The kind of men you may want your daughter to marry are often in short supply.
Lone parent lobby groups once complained that Tory politicians appeared to have single mums in their sights. Remarks by John Redwood and Peter Lilley were often unfairly cited as justifying the complaints. In 2002 David Willetts announced that the Tories had been at war with lone mothers and declared that that war was at an end.
Conservatives got into trouble because they were rightly concerned that..
(1) children in lone parent families usually suffered from the absence of one of their parents and...
(2) lone parenthood was financially costly.
The Centre for Policy Studies has estimated that the direct welfare costs of maintaining the average lone parent family are over £100,000. Overall, Britain’s more than three million lone parent households are five times as likely to be demanding government welfare benefits than couple-headed households. But if a prudent conservative is concerned about the costly phenomenon of lone parenthood (costly for children and the taxpayer) he is immediately assumed to be antagonistic to individual single parents – many of whom perform heroics for their children and many of whom have been abandoned by their children’s fathers.
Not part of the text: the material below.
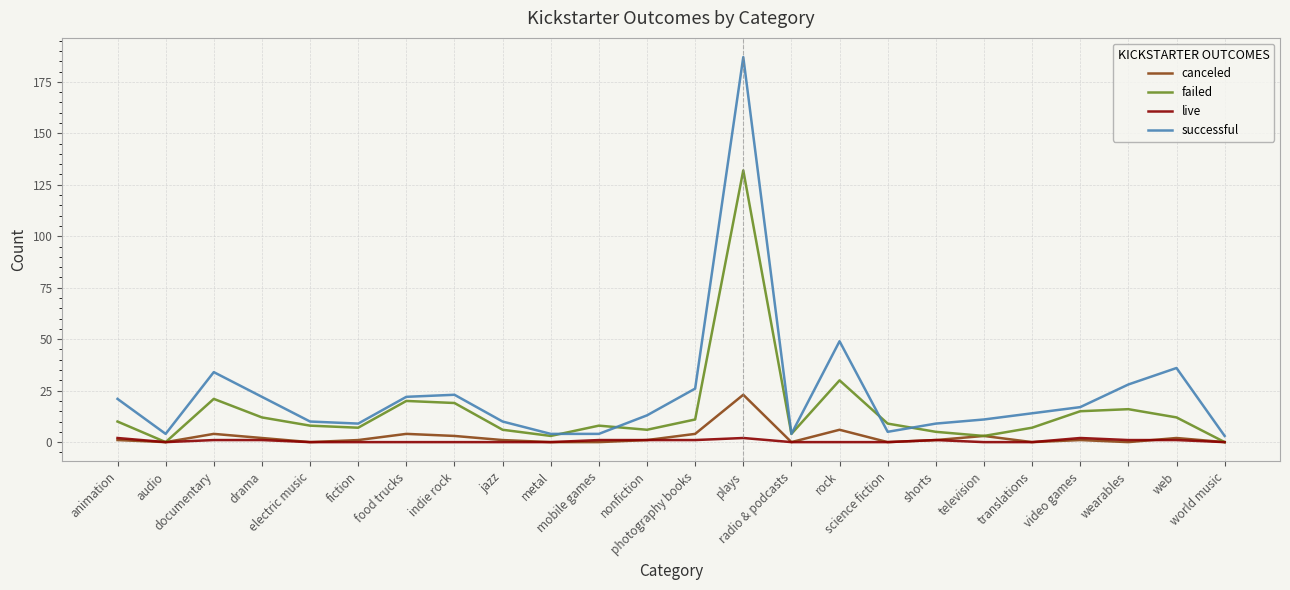

What is the sum of the failed values at rock and translations?

37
This is a minefield for politicians.
Professor Robert Rowthorn of Cambridge University has helpfully suggested that policymakers interested in addressing the growth of lone parenthood should focus on “measures to increase the supply of “marriageable” men who can provide viable partners for potential mothers”. Rowthorn calls for the creation of “more and better jobs for men, especially in the old industrial areas where lone parenthood is so prevalent”. He hopes that this will transform “not very desirable partners” into marriageable men. The lack of a job is certainly one feature of an undesirable male partner but there is also the general irresponsibility of the large numbers of men who have not matured into the kind of adult citizens able to form healthy marriages.